El exilio luminoso de los mares del Sur
A partir de 1888 navegó junto a su familia por las islas del Pacífico a bordo del Casco. Tahití, las Gilbert y finalmente Samoa fueron su horizonte final. En la isla de Upolu levantó su casa, Vailima, y se convirtió en consejero y defensor de los samoanos frente a la codicia colonial europea. Ellos lo llamaron Tuisatala, “narrador de cuentos”.
El 3 de diciembre de 1894, mientras intentaba abrir una botella de vino, sufrió una hemorragia cerebral. Murió a los cuarenta y cuatro años. Los habitantes de Samoa lo llevaron a hombros hasta la cima del monte Vaea, donde reposa con vista al océano que tanto amó. En su tumba se lee el epitafio que él mismo escribió: “Aquí yace donde quiso yacer; de vuelta del mar está el marinero, de vuelta del monte está el cazador”.

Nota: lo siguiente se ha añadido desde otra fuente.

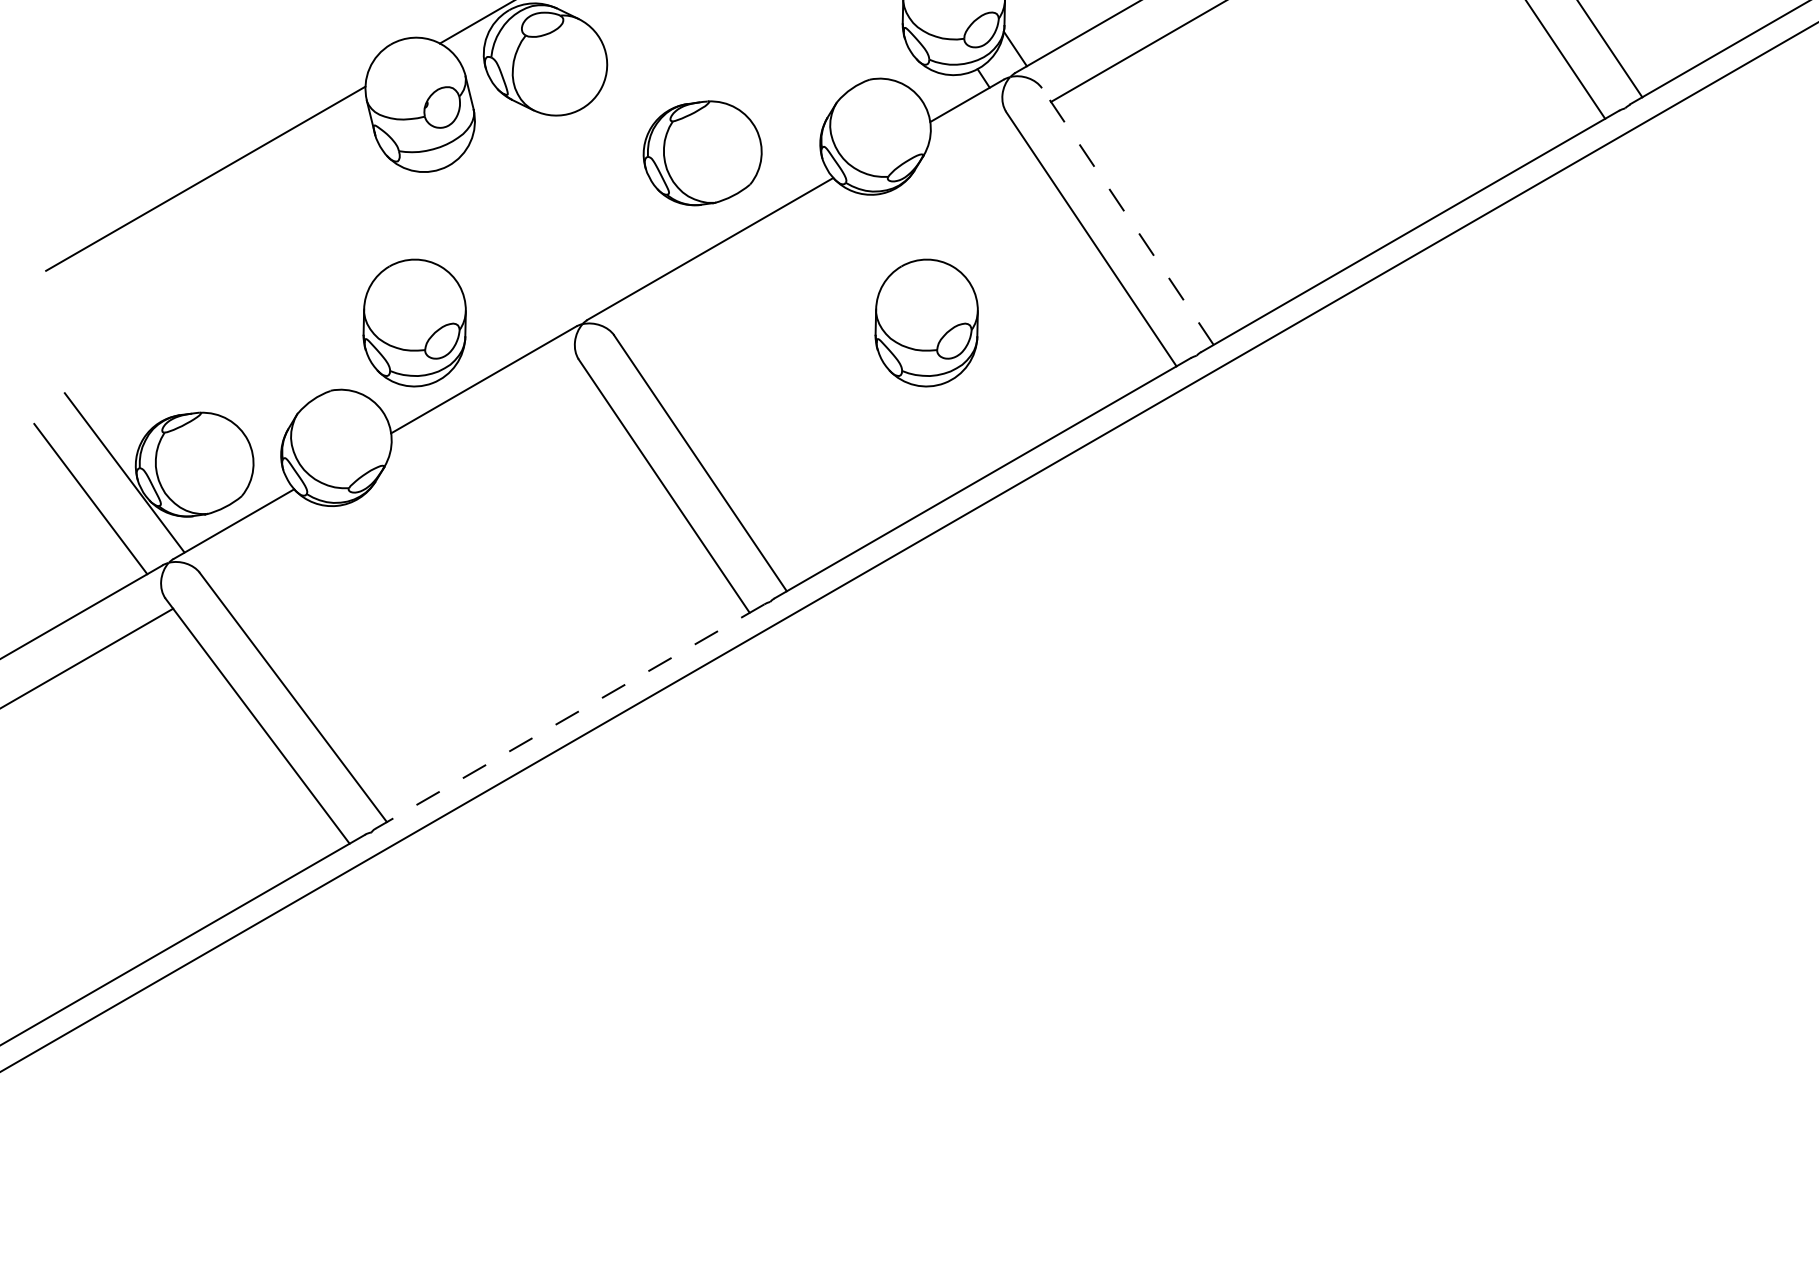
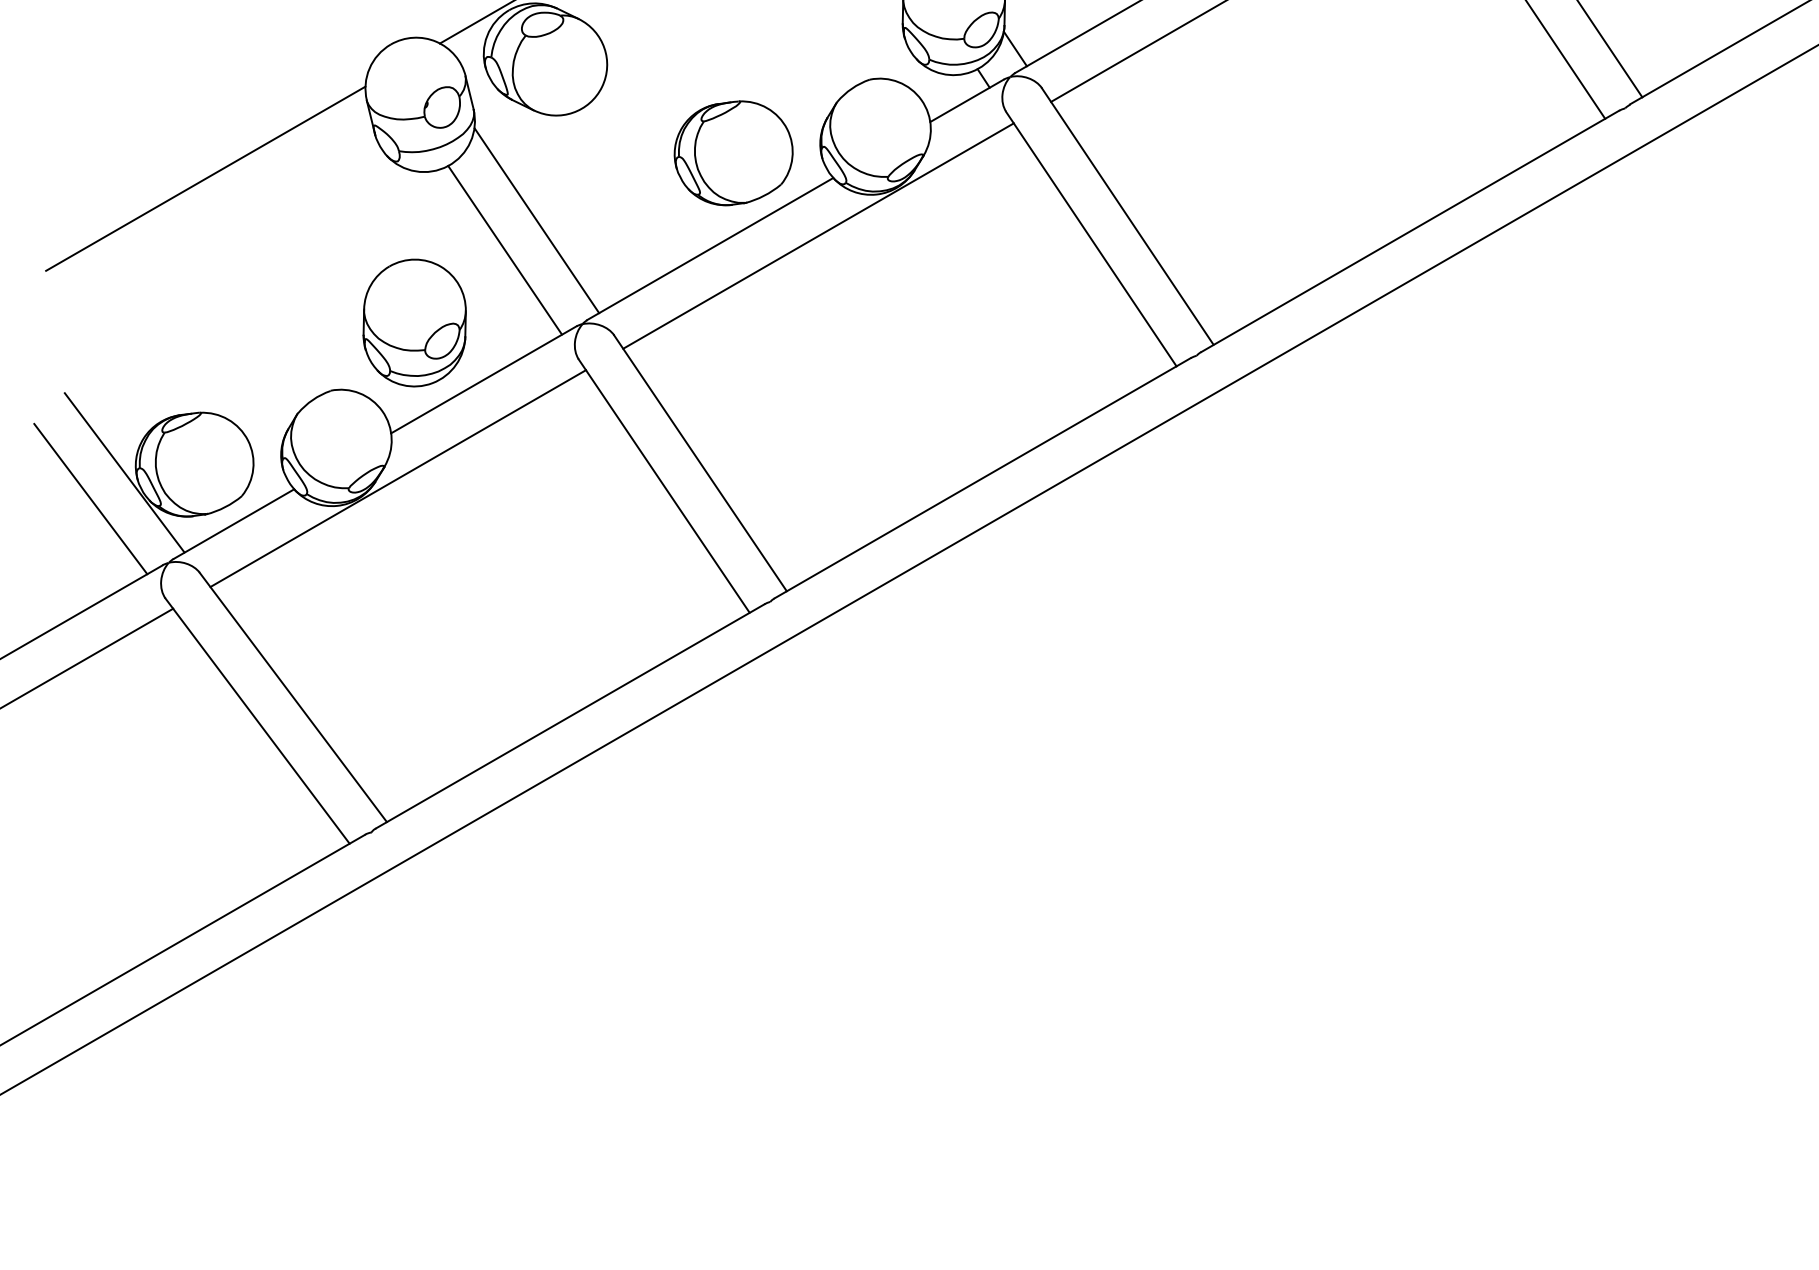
part at (702, 153) position: (702, 153) -> (733, 153)
line at (1127, 216): dashed -> solid
line at (536, 220): none -> present
line at (818, 235): none -> present
line at (504, 249): none -> present
part at (926, 322): present -> none
line at (398, 478): none -> present
line at (908, 547) position: (908, 547) -> (908, 569)
line at (569, 716): dashed -> solid
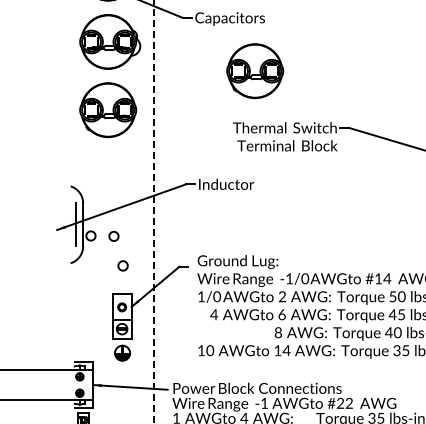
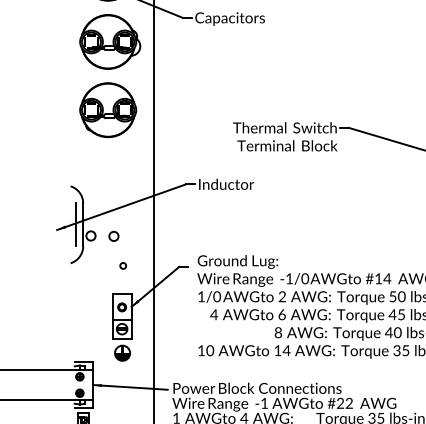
part at (255, 71): present -> none
line at (153, 212): dashed -> solid
circle at (122, 265) size: 12x12 px -> 9x8 px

Robert Louis Stevenson y su esposa Fanny junto a Nan Tok y Natakanti, en la isla Butaritari (Kiribati), hacia 1890. Copia en gelatina de plata realizada por Hall and Co. alrededor de 1930. Biblioteca Estatal de Nueva Gales del Sur.
Legado de un errante
Robert Louis Stevenson dejó más que relatos de aventuras: dejó una poética de la vida como travesía. En La isla del tesoro enseñó a generaciones enteras a soñar con mapas y horizontes; en Dr. Jekyll y Mr. Hyde reveló el monstruo silencioso que habita en cada ser humano. Entre la tempestad exterior y la tormenta interior, Stevenson fue, en el sentido más profundo, un navegante de las dos almas.